Working with Data Formats and Types

Observe is able to ingest a massive variety of data types and help you work with them directly. The first step of working with that data can often be to change format to make it easier to read. The second step is usually to change type to improve its performance. In this document we will review tools for both tasks.

Parsing Data Formats

It’s not uncommon for data to come in large blobs of structured JSON or CSV, which then must be parsed for the specific fields needed.

Given a small blob, such as a CSV of "key","value" or a JSON of {"key":"value"} the OPAL parse_csv or parse_json functions can be ideal. These will render the structured blob as a string.

Alternatively, you may need to extract a specific value. Clicking the column header in a worksheet or Explorer view will give you an Extract from option, such as Extract from JSON. Using this option lets you select one or more values from a structured data set to extract, optionally setting the data types as well. This is an ideal path for extracting specific data blocks, especially because it automatically removes formatting objects like quotes and brackets.
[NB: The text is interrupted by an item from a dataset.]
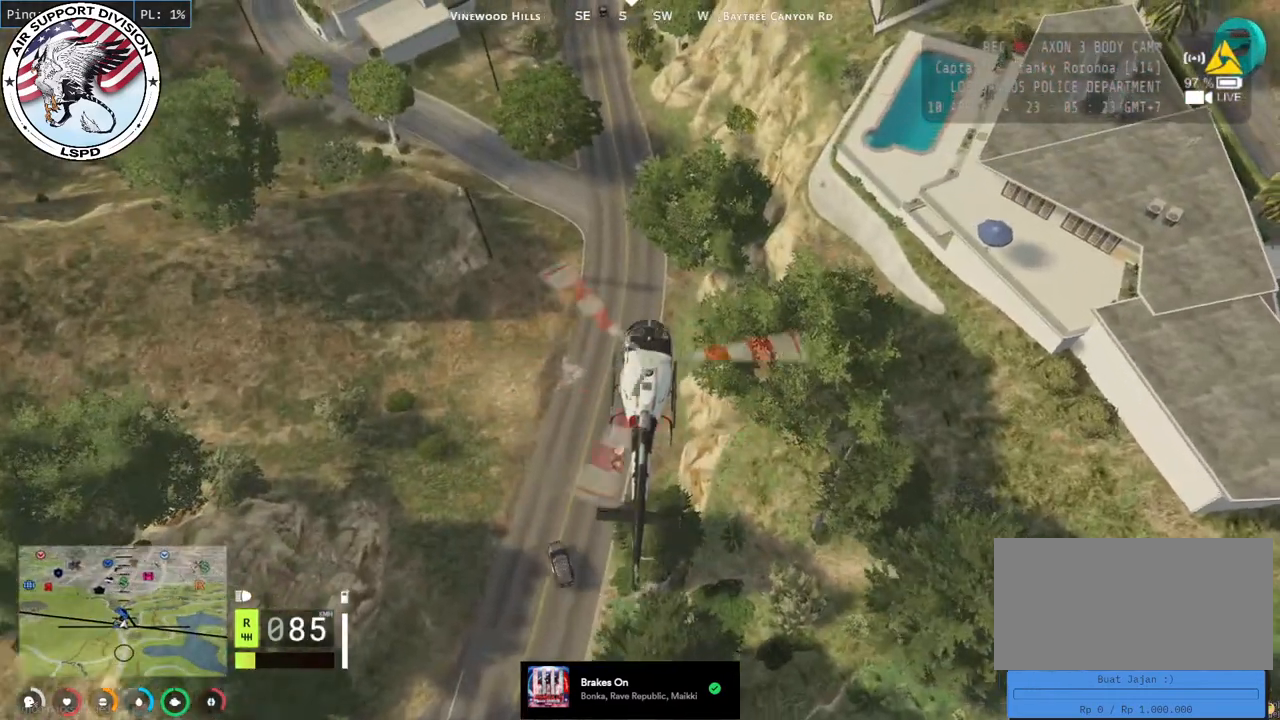
{"keys": ["a", "s"], "mouse": ["left"], "events": [[67, "a", "down"], [217, "a", "up"], [334, "a", "down"], [367, "mouse_left", "up"], [434, "mouse_left", "down"]]}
A JSON blob may contain several nested objects, which will be indicated in the Extract from JSON user experience by numbers. For instance, this blob has a top level “tempoOperators” object, flags, and then a series of unnamed objects with their own children.

{
  "tempoOperators": [
    {
      "flags": [
        "OperatorFlagsTempoGraphOutput",
        "OperatorFlagsTempoStageRoot"
      ],
      "inputOperatorSerialIds": [
        1
      ],
      "name": "presentation_simple_order",
      "opalSource": null,
      "operator": {
        "col_order": [
          "link_41207219_1",
          "accountId",
          "link_41207281_2",
          "loadBalancerArn",
          "link_41207276_3",
          "targetGroupArn",
          "Monitor",
          "SampleValue",
          "Valid From",
          "Valid To",
          "Importance",
          "Description",
          "Kind",
          "MonitorName"
        ],
        "name": "presentation_simple_order"
      },
      "serialId": 18
    }
  ]
}

The JSON extraction tool for this blob shows tempoOperators as a top level, 0 as a level below it, and subsequent levels below that.

Extracting a nested column from JSON

Extracting a nested column from JSON

By selecting name we can extract a String column:

name

presentation_simple_order

presentation_rollup

presentation_stats

Manually selecting columns in this way may be tedious given a large blob. There are OPAL verbs that can assist with automatically extracting columns:

Setting Data Types

Observe will attempt to guess at data types, but it is not always able to succeed. Because performance is greatly improved when the proper type is known, care should be taken when making a Dataset or Monitor to ensure that data types are correct.

If Observe is unable to detect the correct data type, Variant will be used; this is effective for discovery, but will not perform as well as a more accurate type such as String or Int64. See OPAL Data Types and Operators for more detail.